Bob Love Profile
Bob Love grew up in near poverty, with thirteen brothers and sisters in a small Louisiana town. Bob dreamed of being a professional basketball player and practiced everyday with a coat hanger hoop nailed to the side of his grandmother`s door.
As a 6`8" high school senior, Bob`s basketball dream became a reality. Bob played college basketball for Southern University in Louisiana and was named to the All- American Team by the National Association of Intercollegiate Athletics. After college, Bob played for the Cincinnati Royals, the Milwaukee Bucks, the Chicago Bulls, and the Seattle Supersonics.
Bob played for the Chicago Bulls from 1969-1976. For seven straight years he led the Chicago Bulls in team scoring. He is third in history in points scored for the Chicago Bulls only behind Michael Jordan & Scottie Pippen. Bob was a 3-time NBA All-Star and named 3 times to the second NBA All-defensive squad scoring 12,623 points in his illustrious career.
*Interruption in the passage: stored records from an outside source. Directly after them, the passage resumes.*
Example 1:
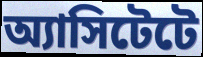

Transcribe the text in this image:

অ্যাসিটেটে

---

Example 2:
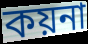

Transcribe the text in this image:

কয়না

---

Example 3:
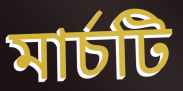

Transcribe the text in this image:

মার্চটি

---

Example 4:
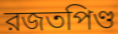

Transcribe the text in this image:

রজতপিণ্ড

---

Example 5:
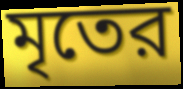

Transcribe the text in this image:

মৃতের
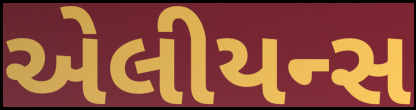
એલીયન્સ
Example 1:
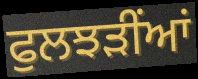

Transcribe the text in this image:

ਫੁਲਝੜੀਂਆਂ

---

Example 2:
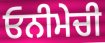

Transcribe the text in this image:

ਓਨੀਮੇਚੀ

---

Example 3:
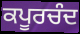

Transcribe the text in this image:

ਕਪੂਰਚੰਦ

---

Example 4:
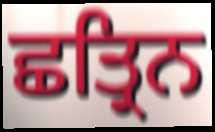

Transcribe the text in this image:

ਛਤ੍ਰਿਨ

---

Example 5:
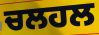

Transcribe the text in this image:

ਚਲਹਲ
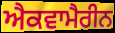
ਐਕਵਾਮੈਰੀਨ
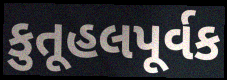
કુતૂહલપૂર્વક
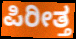
ಪಿರೀತ್ತ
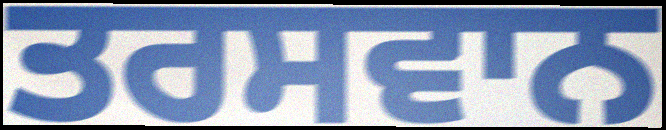
ਤਰਸਵਾਨ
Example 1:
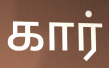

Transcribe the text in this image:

கார்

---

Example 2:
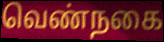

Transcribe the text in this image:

வெண்நகை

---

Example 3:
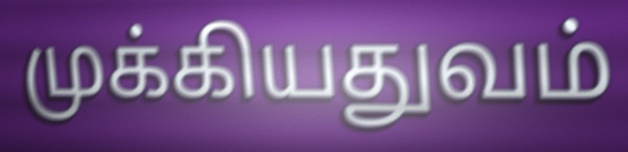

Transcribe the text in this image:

முக்கியதுவம்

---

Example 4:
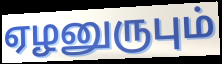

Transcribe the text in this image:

ஏழனுருபும்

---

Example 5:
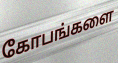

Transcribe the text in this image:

கோபங்களை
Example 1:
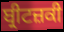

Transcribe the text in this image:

ਬ੍ਰੀਟਜ਼ਕੀ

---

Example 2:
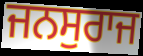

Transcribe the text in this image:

ਜਨਸੁਰਾਜ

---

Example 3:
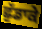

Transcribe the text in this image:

ਛੁੱਡਾਕੇ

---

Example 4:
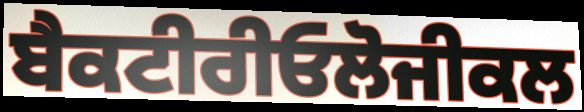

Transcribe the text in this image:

ਬੈਕਟੀਰੀਓਲੋਜੀਕਲ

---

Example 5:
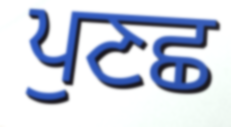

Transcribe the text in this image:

ਪੁਣਛ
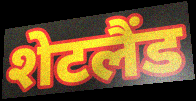
शेटलैंड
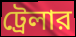
ট্রেলার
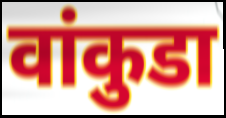
वांकुडा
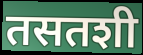
तसतशी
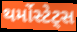
થર્મોસ્ટેટ્સ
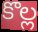
కొల్ల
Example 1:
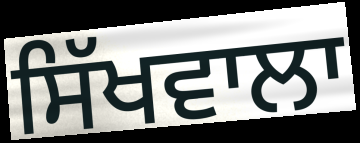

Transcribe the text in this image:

ਸਿੱਖਵਾਲਾ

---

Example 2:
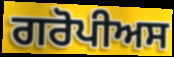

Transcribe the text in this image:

ਗਰੋਪੀਅਸ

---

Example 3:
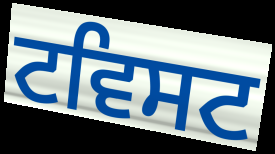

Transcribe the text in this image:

ਟਵਿਸਟ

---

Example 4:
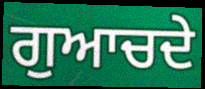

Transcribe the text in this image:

ਗੁਆਚਦੇ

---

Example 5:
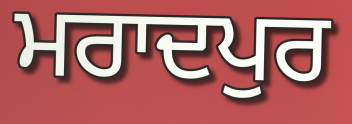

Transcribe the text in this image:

ਮਰਾਦਪੁਰ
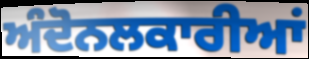
ਅੰਦੋਨਲਕਾਰੀਆਂ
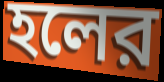
হলের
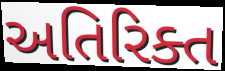
અતિરિક્ત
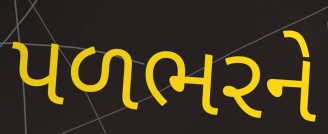
પળભરને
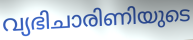
വ്യഭിചാരിണിയുടെ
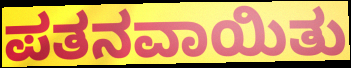
ಪತನವಾಯಿತು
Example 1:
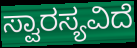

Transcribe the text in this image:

ಸ್ವಾರಸ್ಯವಿದೆ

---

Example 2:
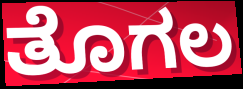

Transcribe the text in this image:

ತೊಗಲ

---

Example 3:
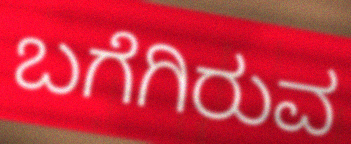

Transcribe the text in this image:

ಬಗೆಗಿರುವ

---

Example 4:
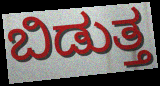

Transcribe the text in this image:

ಬಿಡುತ್ತ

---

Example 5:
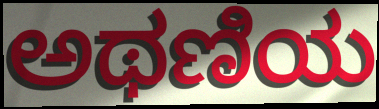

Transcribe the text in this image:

ಅಥಣಿಯ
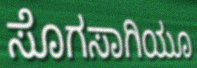
ಸೊಗಸಾಗಿಯೂ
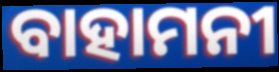
ବାହାମନୀ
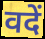
वदें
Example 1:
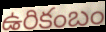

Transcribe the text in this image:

ఉరికంబం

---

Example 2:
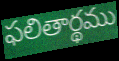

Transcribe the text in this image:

ఫలితార్థము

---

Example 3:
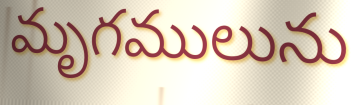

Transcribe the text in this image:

మృగములును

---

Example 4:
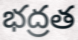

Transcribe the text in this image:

భద్రత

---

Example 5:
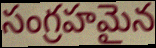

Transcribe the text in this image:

సంగ్రహమైన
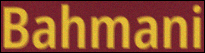
Bahmani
Despite his great success as an athlete, Bob never had an endorsement deal, and was hardly ever interviewed after games because he was unable to speak due to a stuttering problem he had since childhood. Bob dreamed of being able to speak to large audiences like his hero Martin Luther King. When his basketball career ended due to a back injury, Bob found himself jobless. It took him seven years to find a job at a Seattle Nordstrom Cafe as a dishwasher earning $4.45 an hour. He endured humiliation as customers and former players recognized him busing tables. He would hear people whisper, "Hey that`s Bob Love... he was a great basketball player... what a shame."
At the age of 45, Nordstrom helped find a speech therapist that helped him learn how to speak without stuttering and realize his dreams.
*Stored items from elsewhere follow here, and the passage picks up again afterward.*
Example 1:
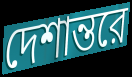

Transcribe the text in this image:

দেশান্তরে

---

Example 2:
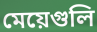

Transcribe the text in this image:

মেয়েগুলি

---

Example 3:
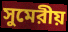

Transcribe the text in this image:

সুমেরীয়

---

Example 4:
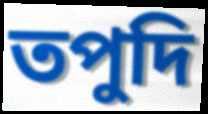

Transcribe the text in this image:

তপুদি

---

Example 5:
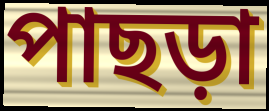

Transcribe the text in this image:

পাছড়া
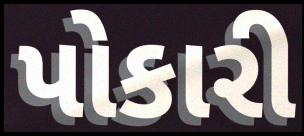
પોકારી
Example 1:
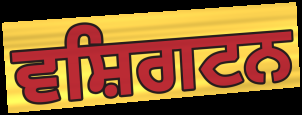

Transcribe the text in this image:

ਵਸ਼ਿਗਟਨ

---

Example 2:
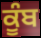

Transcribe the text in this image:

ਕੂੰਬ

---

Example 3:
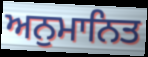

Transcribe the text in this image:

ਅਨੁਮਾਨਿਤ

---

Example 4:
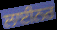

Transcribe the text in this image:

ਲਾਈਨਰ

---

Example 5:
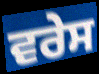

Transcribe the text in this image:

ਵਰੇਸ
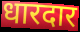
धारदार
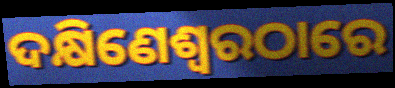
ଦକ୍ଷିଣେଶ୍ୱରଠାରେ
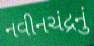
નવીનચંદ્રનું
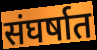
संघर्षात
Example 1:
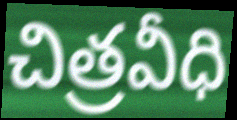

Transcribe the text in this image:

చిత్రవీధి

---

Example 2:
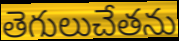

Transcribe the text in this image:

తెగులుచేతను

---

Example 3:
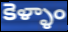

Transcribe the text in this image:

కెళ్ళాం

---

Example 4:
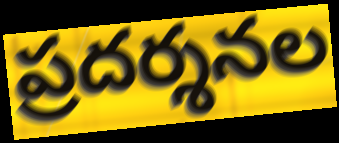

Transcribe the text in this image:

ప్రదర్శనల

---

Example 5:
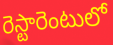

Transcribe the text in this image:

రెస్టారెంటులో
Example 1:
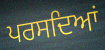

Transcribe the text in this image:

ਪਰਸਦਿਆਂ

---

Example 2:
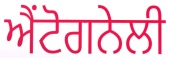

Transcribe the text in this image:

ਐਂਟੋਗਨੇਲੀ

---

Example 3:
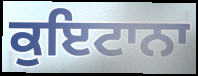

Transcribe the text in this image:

ਕੁਇਟਾਨਾ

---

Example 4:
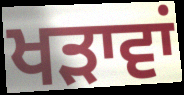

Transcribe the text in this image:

ਖੜਾਵਾਂ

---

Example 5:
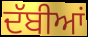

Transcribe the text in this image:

ਦੱਬੀਆਂ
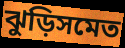
ঝুড়িসমেত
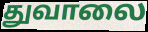
துவாலை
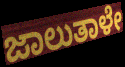
ಜಾಲುತಾಳೇ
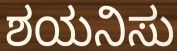
ಶಯನಿಸು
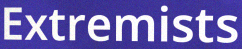
Extremists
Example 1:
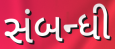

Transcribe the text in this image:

સંબન્ધી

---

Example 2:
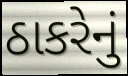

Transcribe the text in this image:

ઠાકરેનું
The Chicago Bulls heard Bob`s story and in 1992 hired Bob as the Director of Community Relations. Now in his 19th season as a member of the Bulls front office, Bob Love serves as the Bulls` "goodwill ambassador," representing the organization at various functions throughout the Chicago community. Bob makes more than 300 appearances a year at schools, charity events, basketball clinics and non-profit agencies.
He is an honorary spokesperson for the National Stuttering Federation of America … serves on the boards of the Chicago Abused Women Coalition, the American Cancer Federation and the National Brain Injury Association of Illinois.
Bob ran for Chicago Alderman in the 2002 election and lost. Bob has earned many awards and recognitions including: the Individual Achievement Award for Communicative Disorders, the Oscar Robertson Leadership Award, and the March of Dimes Lifetime Achievement Award. He was awarded two honorary doctoral degrees from Carthage College (Humanities) and the University of Rhode Island (Laws).
On January, 14, 1994, Bob became the second Chicago Bull to have his jersey (No. 10) retired.